(THE RECORDS Opens)
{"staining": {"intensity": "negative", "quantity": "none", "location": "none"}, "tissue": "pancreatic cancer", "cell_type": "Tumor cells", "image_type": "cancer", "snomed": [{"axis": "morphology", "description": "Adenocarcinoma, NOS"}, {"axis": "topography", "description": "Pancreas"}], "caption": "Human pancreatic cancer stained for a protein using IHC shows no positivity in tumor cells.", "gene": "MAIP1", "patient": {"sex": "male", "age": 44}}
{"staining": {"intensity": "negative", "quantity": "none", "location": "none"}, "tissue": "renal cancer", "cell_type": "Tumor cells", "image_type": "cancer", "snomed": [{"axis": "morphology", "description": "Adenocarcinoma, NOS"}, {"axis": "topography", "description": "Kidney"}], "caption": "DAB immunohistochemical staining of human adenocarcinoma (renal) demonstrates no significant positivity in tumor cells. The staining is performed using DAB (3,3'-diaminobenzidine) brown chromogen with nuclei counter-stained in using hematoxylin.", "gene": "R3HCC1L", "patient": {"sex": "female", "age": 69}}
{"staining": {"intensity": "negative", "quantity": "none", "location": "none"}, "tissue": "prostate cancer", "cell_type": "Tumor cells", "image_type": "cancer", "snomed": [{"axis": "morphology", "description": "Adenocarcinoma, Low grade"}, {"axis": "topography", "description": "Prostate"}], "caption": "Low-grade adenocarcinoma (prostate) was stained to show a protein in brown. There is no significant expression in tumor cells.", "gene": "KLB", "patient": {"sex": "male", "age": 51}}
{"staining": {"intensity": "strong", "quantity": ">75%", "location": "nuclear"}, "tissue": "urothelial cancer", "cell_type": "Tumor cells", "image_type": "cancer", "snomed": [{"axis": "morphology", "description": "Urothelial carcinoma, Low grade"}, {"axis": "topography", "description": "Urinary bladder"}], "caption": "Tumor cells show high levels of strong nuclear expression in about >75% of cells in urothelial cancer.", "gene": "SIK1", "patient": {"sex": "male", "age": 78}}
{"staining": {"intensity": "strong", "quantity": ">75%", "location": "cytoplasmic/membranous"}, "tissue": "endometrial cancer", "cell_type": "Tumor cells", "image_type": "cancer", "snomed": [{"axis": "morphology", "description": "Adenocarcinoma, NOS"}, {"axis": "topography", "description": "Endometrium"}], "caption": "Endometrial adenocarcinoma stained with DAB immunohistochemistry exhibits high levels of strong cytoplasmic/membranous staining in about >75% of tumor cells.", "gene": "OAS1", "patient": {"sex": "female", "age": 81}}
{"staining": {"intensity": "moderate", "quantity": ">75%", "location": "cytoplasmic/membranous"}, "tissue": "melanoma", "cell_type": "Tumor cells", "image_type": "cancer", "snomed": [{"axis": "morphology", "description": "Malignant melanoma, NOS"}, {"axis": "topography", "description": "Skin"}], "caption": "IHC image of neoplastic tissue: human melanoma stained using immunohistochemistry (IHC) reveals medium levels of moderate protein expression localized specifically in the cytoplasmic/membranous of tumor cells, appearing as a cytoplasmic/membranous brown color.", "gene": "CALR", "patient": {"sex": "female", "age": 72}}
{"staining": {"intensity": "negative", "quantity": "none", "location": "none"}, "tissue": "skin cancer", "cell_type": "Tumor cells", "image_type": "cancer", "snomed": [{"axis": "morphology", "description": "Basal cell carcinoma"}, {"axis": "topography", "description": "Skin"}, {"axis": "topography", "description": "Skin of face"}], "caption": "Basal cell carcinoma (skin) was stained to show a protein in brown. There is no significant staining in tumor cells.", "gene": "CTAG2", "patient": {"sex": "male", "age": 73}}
(THE RECORDS Closes)
WHAT YOU SHOULD DO
Could you return all of the data exactly as written?

OUTPUT FOR THIS TASK
{"staining": {"intensity": "negative", "quantity": "none", "location": "none"}, "tissue": "pancreatic cancer", "cell_type": "Tumor cells", "image_type": "cancer", "snomed": [{"axis": "morphology", "description": "Adenocarcinoma, NOS"}, {"axis": "topography", "description": "Pancreas"}], "caption": "Human pancreatic cancer stained for a protein using IHC shows no positivity in tumor cells.", "gene": "MAIP1", "patient": {"sex": "male", "age": 44}}
{"staining": {"intensity": "negative", "quantity": "none", "location": "none"}, "tissue": "renal cancer", "cell_type": "Tumor cells", "image_type": "cancer", "snomed": [{"axis": "morphology", "description": "Adenocarcinoma, NOS"}, {"axis": "topography", "description": "Kidney"}], "caption": "DAB immunohistochemical staining of human adenocarcinoma (renal) demonstrates no significant positivity in tumor cells. The staining is performed using DAB (3,3'-diaminobenzidine) brown chromogen with nuclei counter-stained in using hematoxylin.", "gene": "R3HCC1L", "patient": {"sex": "female", "age": 69}}
{"staining": {"intensity": "negative", "quantity": "none", "location": "none"}, "tissue": "prostate cancer", "cell_type": "Tumor cells", "image_type": "cancer", "snomed": [{"axis": "morphology", "description": "Adenocarcinoma, Low grade"}, {"axis": "topography", "description": "Prostate"}], "caption": "Low-grade adenocarcinoma (prostate) was stained to show a protein in brown. There is no significant expression in tumor cells.", "gene": "KLB", "patient": {"sex": "male", "age": 51}}
{"staining": {"intensity": "strong", "quantity": ">75%", "location": "nuclear"}, "tissue": "urothelial cancer", "cell_type": "Tumor cells", "image_type": "cancer", "snomed": [{"axis": "morphology", "description": "Urothelial carcinoma, Low grade"}, {"axis": "topography", "description": "Urinary bladder"}], "caption": "Tumor cells show high levels of strong nuclear expression in about >75% of cells in urothelial cancer.", "gene": "SIK1", "patient": {"sex": "male", "age": 78}}
{"staining": {"intensity": "strong", "quantity": ">75%", "location": "cytoplasmic/membranous"}, "tissue": "endometrial cancer", "cell_type": "Tumor cells", "image_type": "cancer", "snomed": [{"axis": "morphology", "description": "Adenocarcinoma, NOS"}, {"axis": "topography", "description": "Endometrium"}], "caption": "Endometrial adenocarcinoma stained with DAB immunohistochemistry exhibits high levels of strong cytoplasmic/membranous staining in about >75% of tumor cells.", "gene": "OAS1", "patient": {"sex": "female", "age": 81}}
{"staining": {"intensity": "moderate", "quantity": ">75%", "location": "cytoplasmic/membranous"}, "tissue": "melanoma", "cell_type": "Tumor cells", "image_type": "cancer", "snomed": [{"axis": "morphology", "description": "Malignant melanoma, NOS"}, {"axis": "topography", "description": "Skin"}], "caption": "IHC image of neoplastic tissue: human melanoma stained using immunohistochemistry (IHC) reveals medium levels of moderate protein expression localized specifically in the cytoplasmic/membranous of tumor cells, appearing as a cytoplasmic/membranous brown color.", "gene": "CALR", "patient": {"sex": "female", "age": 72}}
{"staining": {"intensity": "negative", "quantity": "none", "location": "none"}, "tissue": "skin cancer", "cell_type": "Tumor cells", "image_type": "cancer", "snomed": [{"axis": "morphology", "description": "Basal cell carcinoma"}, {"axis": "topography", "description": "Skin"}, {"axis": "topography", "description": "Skin of face"}], "caption": "Basal cell carcinoma (skin) was stained to show a protein in brown. There is no significant staining in tumor cells.", "gene": "CTAG2", "patient": {"sex": "male", "age": 73}}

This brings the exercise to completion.